Figure  10) A section of the eye of infected mice treated with Cisplatin chemotherapy , showing the presence of the parasite, red arrow bleeding  yellow arrow  and necrosis of the corneal tissue, black arrow.

Figure 11) A section of the eye of infected mice treated with Cisplatin chemotherapy , showing  sever necrosis of the corneal tissue, arrow.

Figure  12) Inflammatory  cells was observed in the deep areas of the cornea yellow arrow with sever tissue necrosis red arrow.

Figure  13)  coronial tissue of infected mice treated with Chloramphenicol, the parasite  was observed  red arrow , with bleeding  yellow arrow and tissue necrosis blue arrow .

    The current study showed the ability of the Acanthamoeba triangularis to cause keratitis. This is agree with many studies that have indicated that Acanthamoeba  spp. cause eye inflammation. [12]

The use of DMSO had a fatal effect on the parasite, as no parasite found in the tissues of the eyes of infected mice treated with DMSO, but the compound caused scratching of the cornea, as this compound is a strong solvent that may have led to the extraction of fatty materials from the cells that make up the cornea. Acanthamoeba keratitis is difficult to treat and requires prolonged therapy despite the well-documented in vitro effectiveness of a variety of drugs this may be due to the cysts formed by the organism in response to hostile conditions[13].

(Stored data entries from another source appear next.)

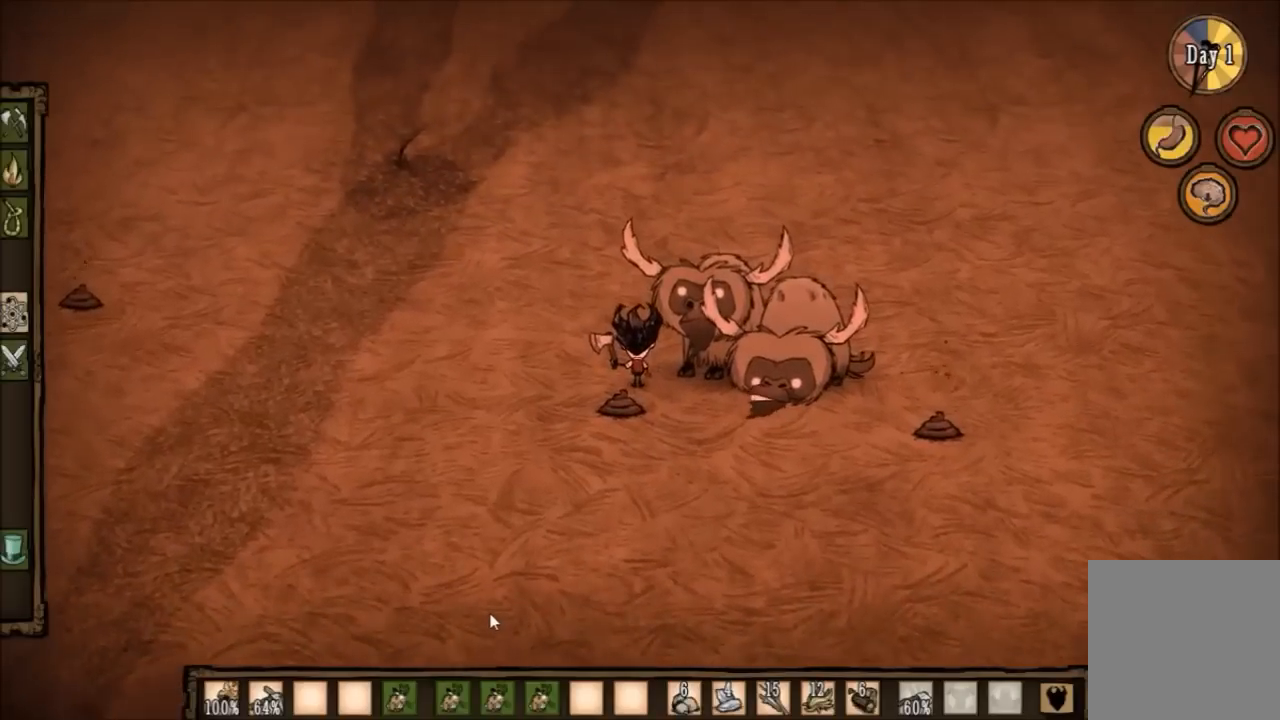
{"keys": [], "events": [[33, "ctrl", "up"], [167, "space", "up"], [367, "a", "down"], [434, "a", "up"]]}
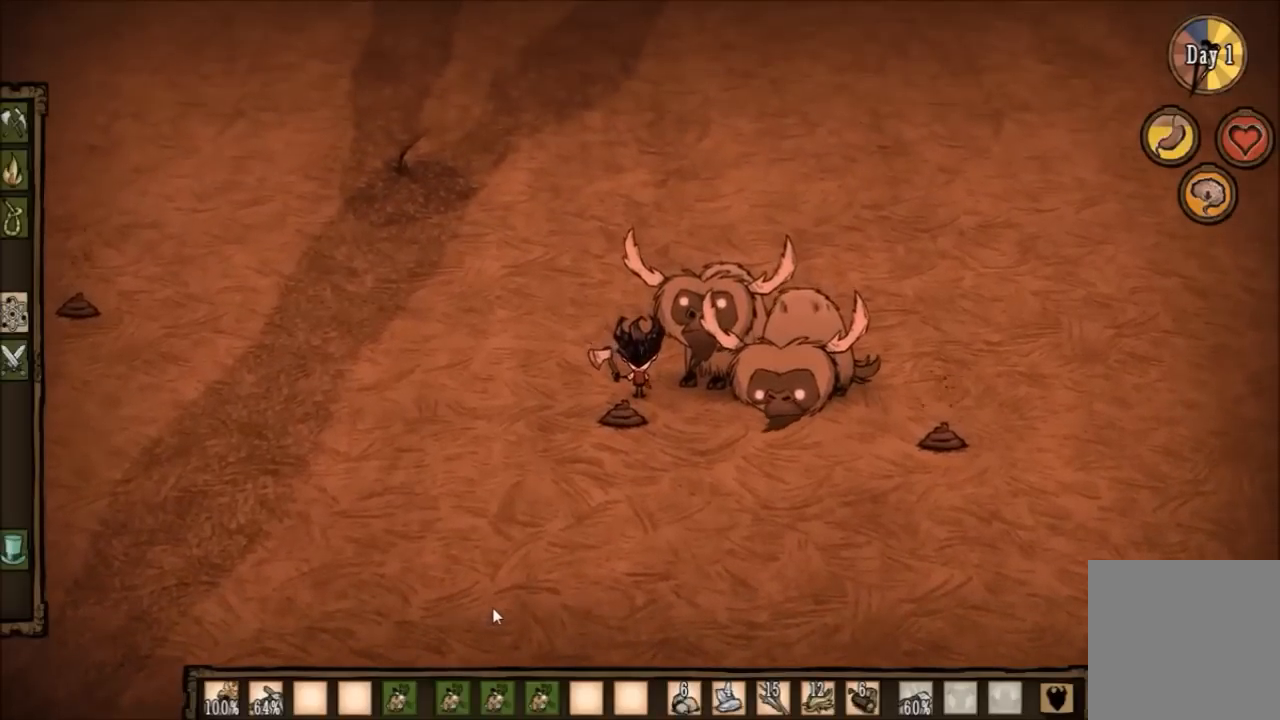
{"keys": ["space"], "events": [[233, "ctrl", "down"], [300, "space", "down"], [500, "ctrl", "up"]]}
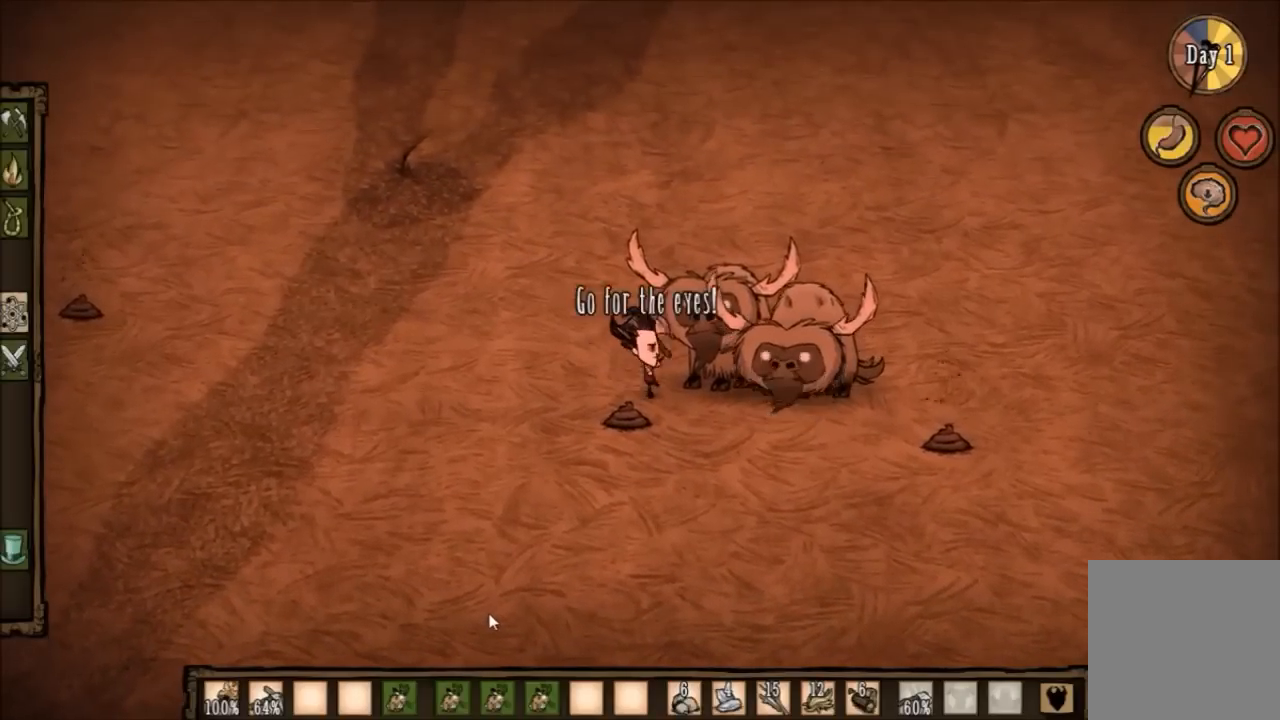
{"keys": ["a"], "events": [[67, "space", "up"], [200, "a", "down"]]}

DMSO, or dimethyl sulfoxide, is an organic solvent that triggers encystment and has been shown in some studies to be effective in preventing cysts from adhering to corneal epithelial cells. [14]suggested that DMSO be included in lens cleaning solutions due to its wide range of primary pharmacological actions, including membrane penetration, membrane transport, anti-inflammation, nerve blockade, bacteriostasis, and muscle relaxation. 

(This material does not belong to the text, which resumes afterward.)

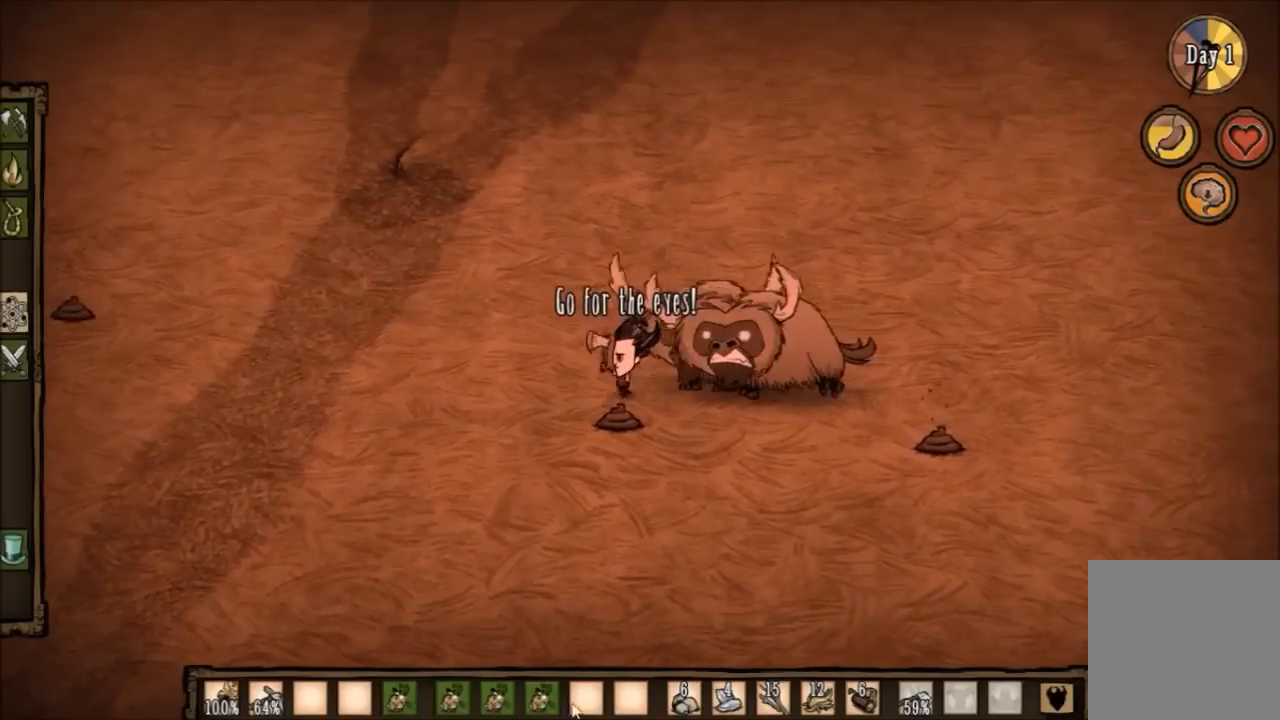
{"keys": ["a", "e"], "events": [[133, "space", "down"], [333, "space", "up"], [500, "e", "down"]]}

The concentration that supports encystment was found to be lower in this study than it was in [14] research. Moreover, it was shown that at these doses, DMSO does not cause cytotoxicity in human corneal epithelial cells. However, given that past research has shown that cysts can stick to contact lenses, we believe that DMSO shouldn't be used in contact lens solutions. 

[15]Therefore, even if the cysts' adhesion is weak, there's a chance that Acanthamoeba cysts might excyst and infiltrate the corneal epithelium, leading to an AK infection. Additionally, an epidemic in the USA was linked to a contact lens solution that included propylene glycol, a substance that caused Acanthamoeba trophozoites encystment, providing more evidence for this assertion. [16].

Many Studies show that DAMSO causes encystation  of Acanthamoeba, and it is logical that the parasite encyst  when it is exposed to not suitable condition, and the presence of the parasite in the corneal area may be unsuitable for the process of encystation  because the  parasite not have  materials necessary for the encystation  and this makes it effected by the  compound which leads to death. 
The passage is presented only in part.